Entscheidungsstichwort (Thema)
Abzweigung von Kindergeld an den Träger der Jugendhilfe. Berechnung des auf das betreute Kind entfallenden Kindergeldbetrags
Leitsatz (redaktionell)
1. Werden Leistungen der Jugendhilfe über Tag und Nacht außerhalb des Elternhauses erbracht und bezieht einer der Elternteile Kindergeld, so hat dieser gemäß § 94 Abs. 3 Satz 1 SGB VIII einen Kostenbeitrag mindestens in Höhe des Kindergelds zu zahlen. Zahlt der Elternteil diesen Kostenbeitrag nicht, so ist der Träger der Jugendhilfe insoweit berechtigt, das auf dieses Kind entfallende Kindergeld durch Geltendmachung eines Erstattungsanspruchs nach § 74 Abs. 2 EStG in Anspruch zu nehmen.

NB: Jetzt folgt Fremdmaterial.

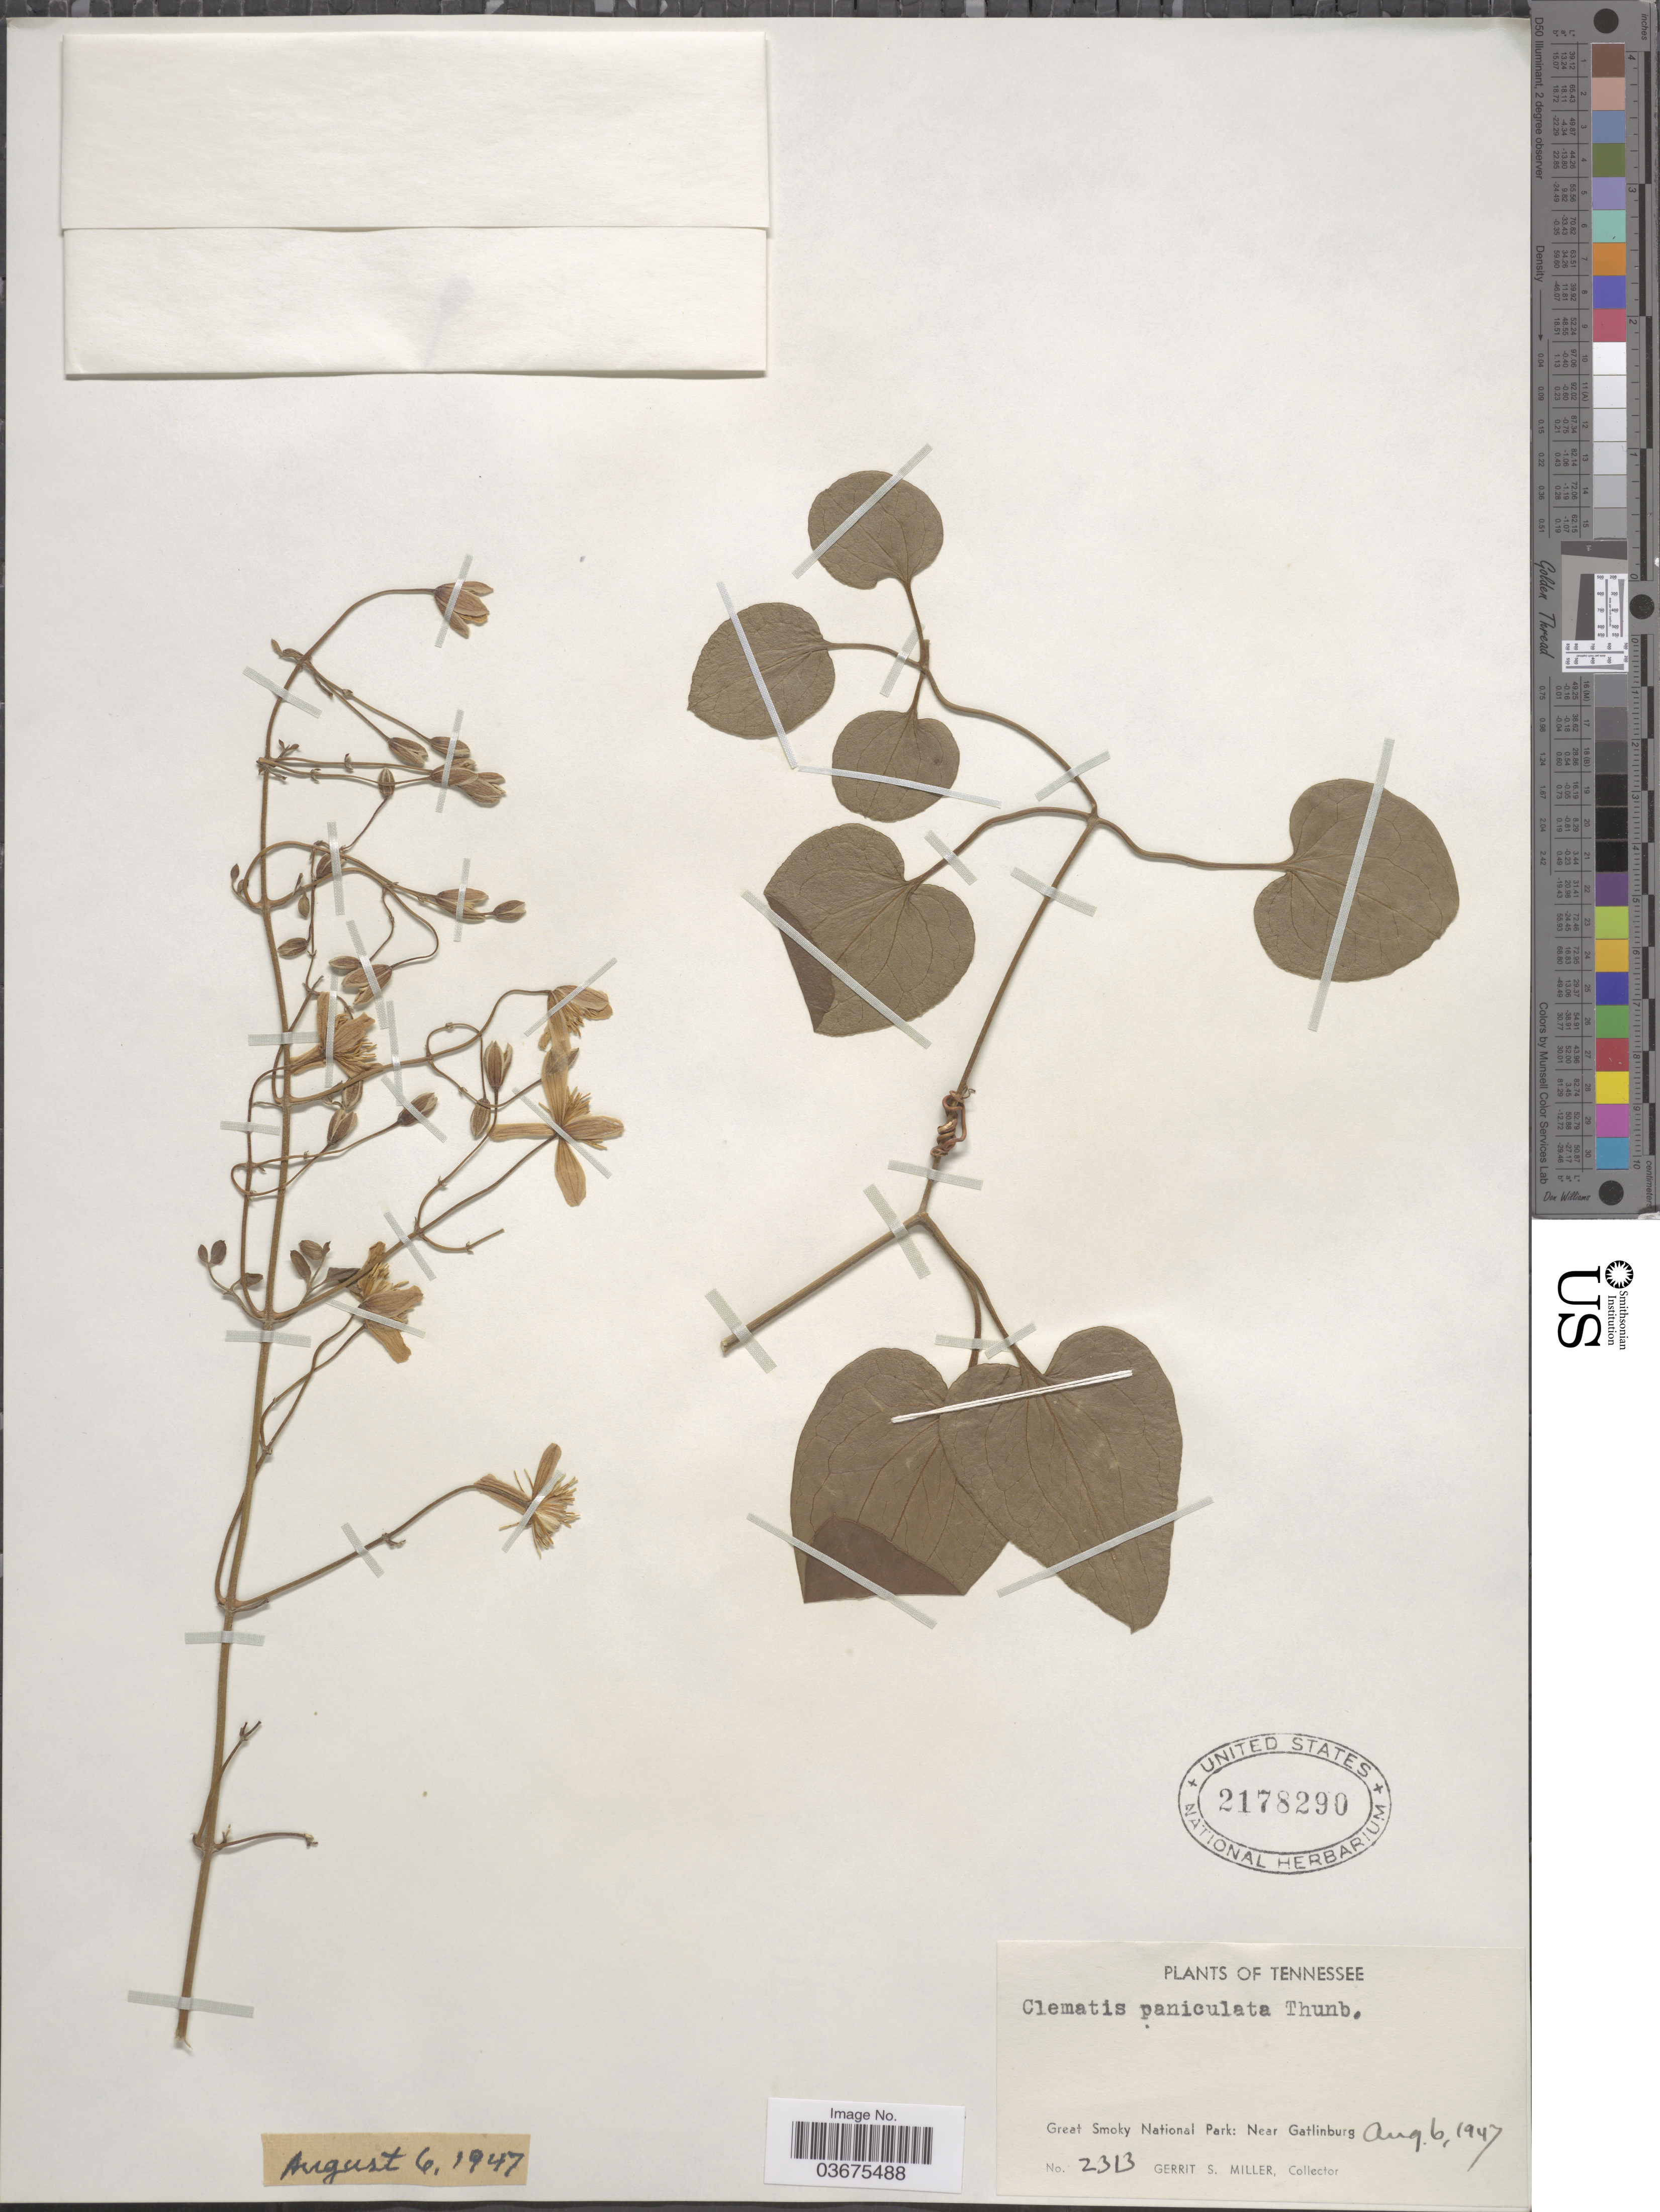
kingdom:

2. Für die Höhe der Abzweigung ist nicht der Betrag maßgeblich, der sich gemäß § 66 Abs. 1 EStG für das jeweilige Kind als Zahlkind ergibt, sondern der Betrag nach Aufteilung des Gesamtkindergeldanspruchs nach Kopfteilen der Zahlkinder gemäß der für die Pfändung von Kindergeldansprüchen geltenden Regelung des § 76 Satz 2 Nr.1 EStG.
Normenkette
EStG 2002 § 74 Abs. 2, 1 S. 2, § 76 S. 2 Nr. 1, § 66 Abs. 1; SGB X § 104 Abs. 1 S. 4; SGB VIII § 94 Abs. 3 S. 1
Nachgehend
Tenor
Die Klage wird abgewiesen.
Die Kosten des Verfahrens werden dem Kläger auferlegt, mit Ausnahme der außergerichtlichen Kosten der Beigeladenen, die diese selbst trägt.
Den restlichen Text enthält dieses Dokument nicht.